A chypre (pronounced SHEE-pruh, from the French name for Cyprus) is a fragrance family built on a specific structural accord: bergamot in the top, labdanum and floral elements in the heart, and oakmoss (or its modern equivalents) and patchouli in the base. The template creates a characteristic tension between fresh citrus and deep, earthy-resinous warmth. It reads simultaneously as clean and complex — sharp at the top, dark at the bottom. The chypre family was formally codified by Coty's "Chypre" in 1917, though the structural type takes its name from aromatic preparations historically associated with Cyprus.

FACTS
Groom (The Perfume Handbook) traces chypre as a fragrance type to ancient Roman compound perfumes, where the island of Cyprus was documented as a source of aromatic preparations.
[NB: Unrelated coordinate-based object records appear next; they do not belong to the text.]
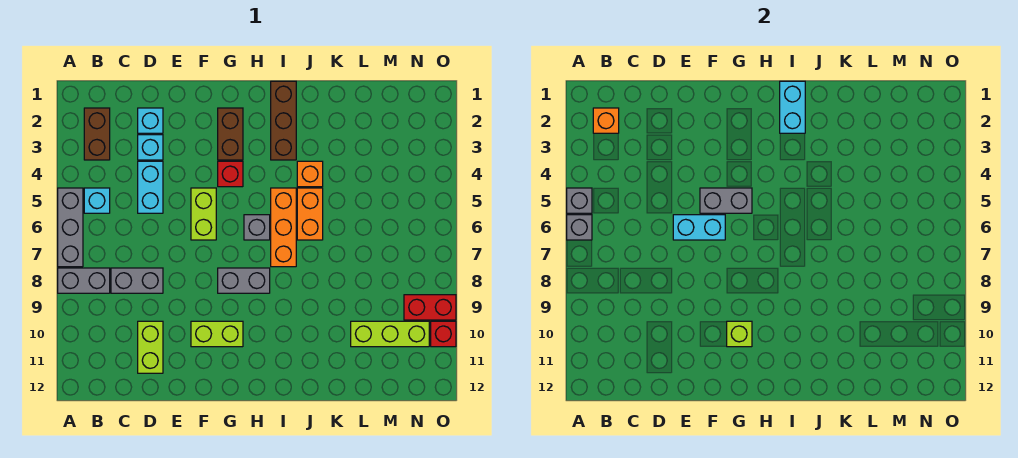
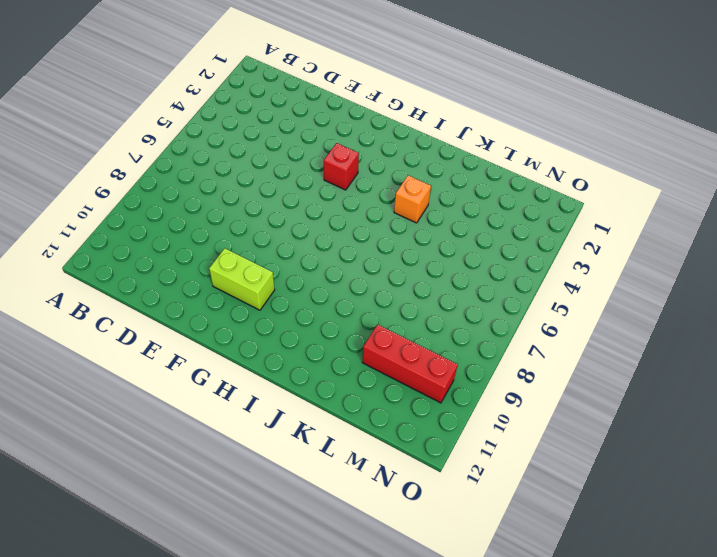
red 1x3 brick [362,324,458,403] -> lime 1x3 brick [351,321,429,347]
none -> grey 1x3 brick [58,188,83,267]
none -> grey 1x2 brick [58,268,110,293]
none -> brown 1x2 brick [84,108,110,160]

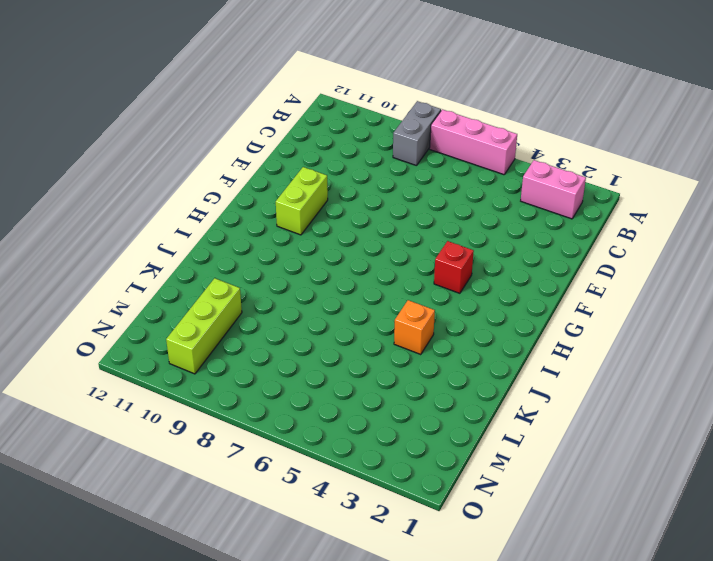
pink 1x3 brick [430,109,517,175] -> grey 1x3 brick [58,188,83,267]
pink 1x2 brick [521,160,586,219] -> brown 1x2 brick [84,108,110,160]
none -> cyan 1x1 brick [84,188,110,213]
none -> grey 1x2 brick [111,268,163,293]
none -> cyan 1x1 brick [138,108,163,133]

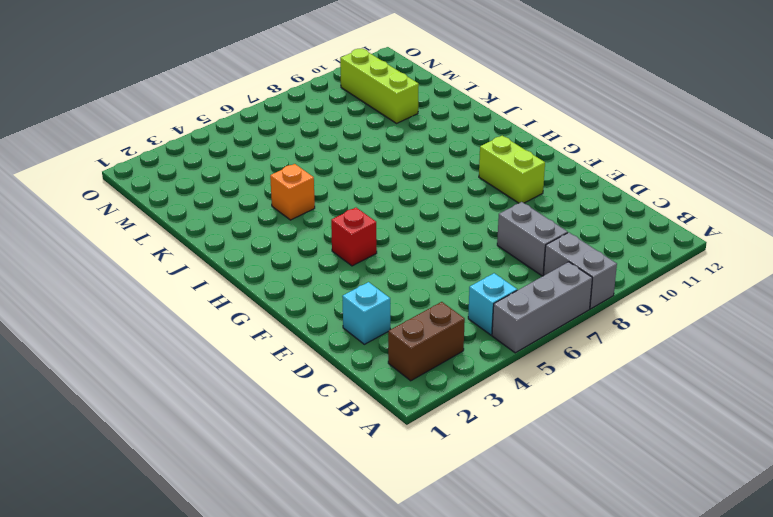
none -> cyan 1x1 brick [138,135,163,160]
none -> cyan 1x2 brick [138,161,163,213]
none -> lime 1x2 brick [138,321,163,373]

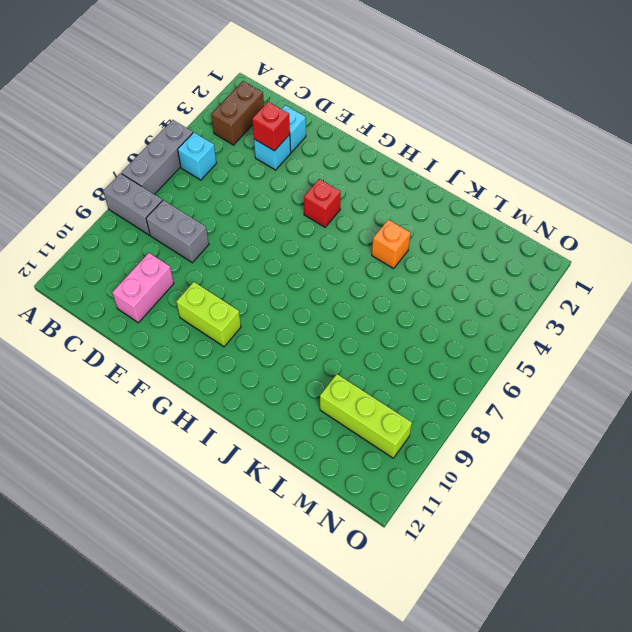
red 1x1 brick [252,102,290,151] -> red 1x1 brick moved to [431,321,456,347]
pink 1x2 brick [112,253,174,323] -> lime 1x2 brick [138,321,163,373]
none -> cyan 1x2 brick [138,161,163,213]
none -> lime 1x2 brick [191,188,216,240]
none -> brown 1x2 brick [218,108,243,160]

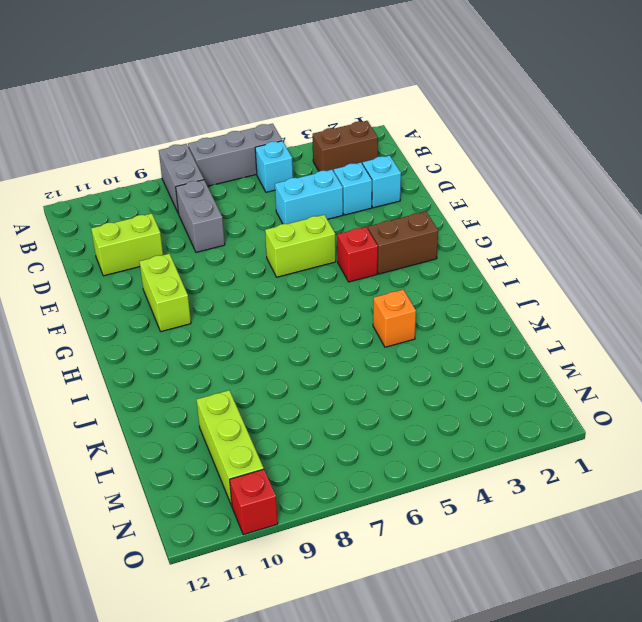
none -> grey 1x2 brick [218,268,270,293]
none -> grey 1x1 brick [244,215,270,240]
none -> brown 1x3 brick [271,81,296,160]

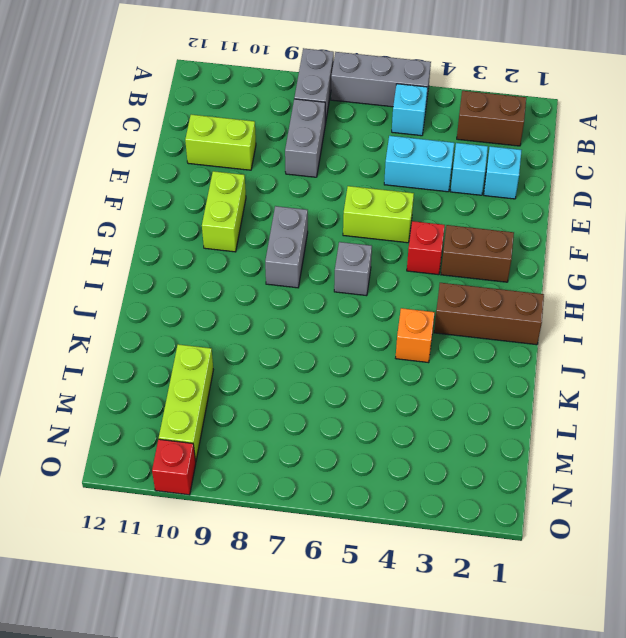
none -> orange 1x3 brick [271,188,296,267]
none -> orange 1x2 brick [297,188,323,240]
none -> red 1x2 brick [404,295,456,320]

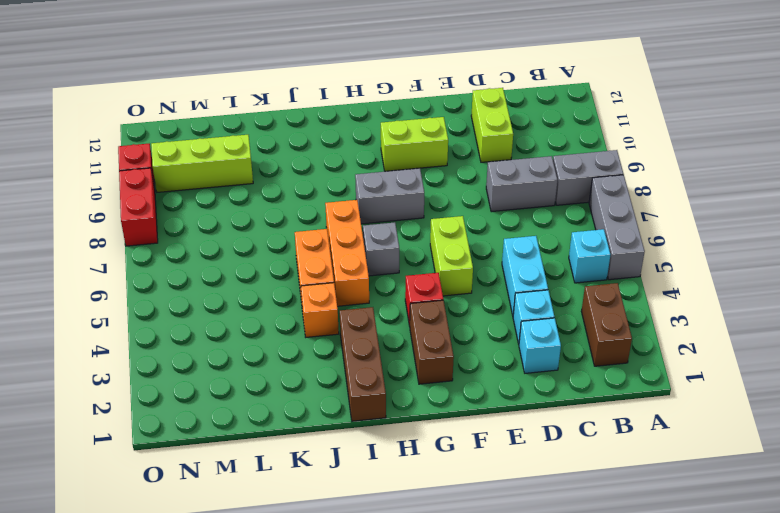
red 1x2 brick [119,168,158,246] -> red 1x2 brick turned to [404,295,456,320]
none -> grey 1x1 brick [567,188,592,213]
none -> grey 1x1 brick [567,215,592,240]
none -> orange 1x1 brick [593,108,619,133]

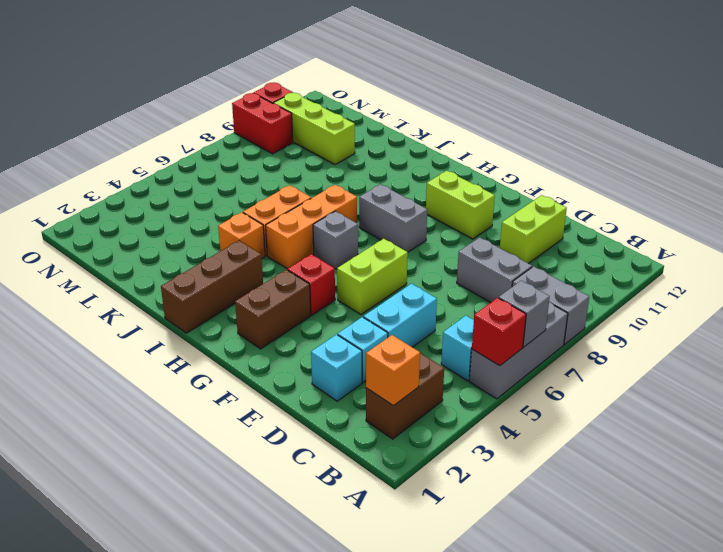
red 1x1 brick [472,298,526,366] -> grey 1x1 brick [567,188,592,213]
none -> cyan 1x2 brick [673,215,725,240]
none -> grey 1x2 brick [700,188,752,213]
none -> lime 1x1 brick [727,321,752,347]

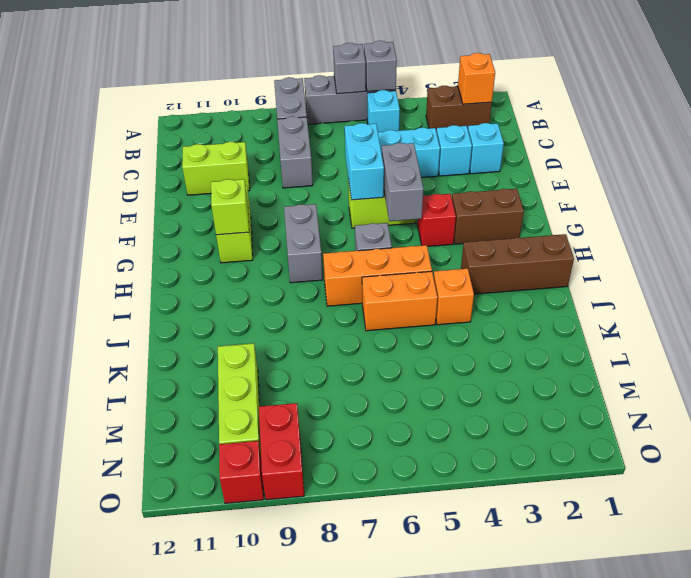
none -> cyan 1x2 brick [780,81,805,133]

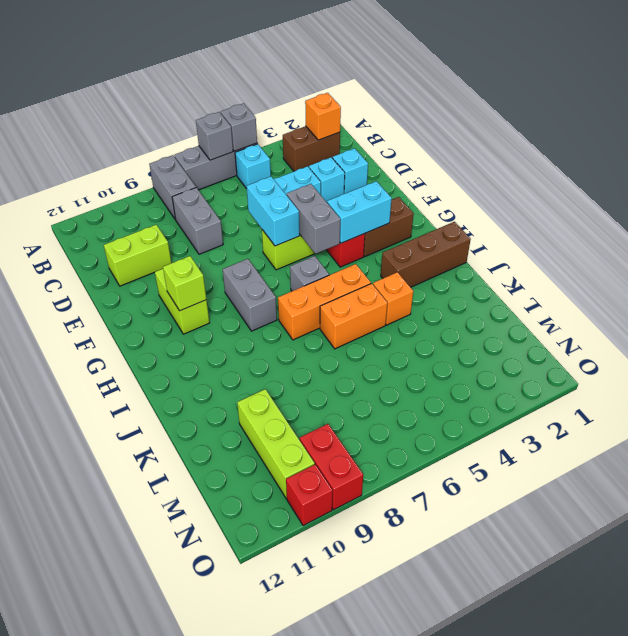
cyan 1x2 brick [327,181,392,243] -> cyan 1x2 brick moved to [780,81,805,133]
RSC Chemistry of Fragrances explains how oakmoss — the classical key base material in chypre — was eventually restricted by IFRA due to sensitisation concerns, forcing modern chypre reformulations to use Iso E Super, Ambroxan, and patchouli derivatives as structural substitutes. Piesse (The Art of Perfumery, 1879) documents the earlier, simpler historical version as a base note accord for unguents and wash products, predating Coty's modern codification.

TAKEAWAY
If a fragrance is described as chypre, expect a citrus opening, floral or fruity heart, and a dry, mossy or earthy base. Modern chypres are often labelled aromatic or green chypre — they retain the structural contrast but replace oakmoss with contemporary alternatives. This is one of the most important structural templates in fine fragrance history. Understanding it changes how you read a note list.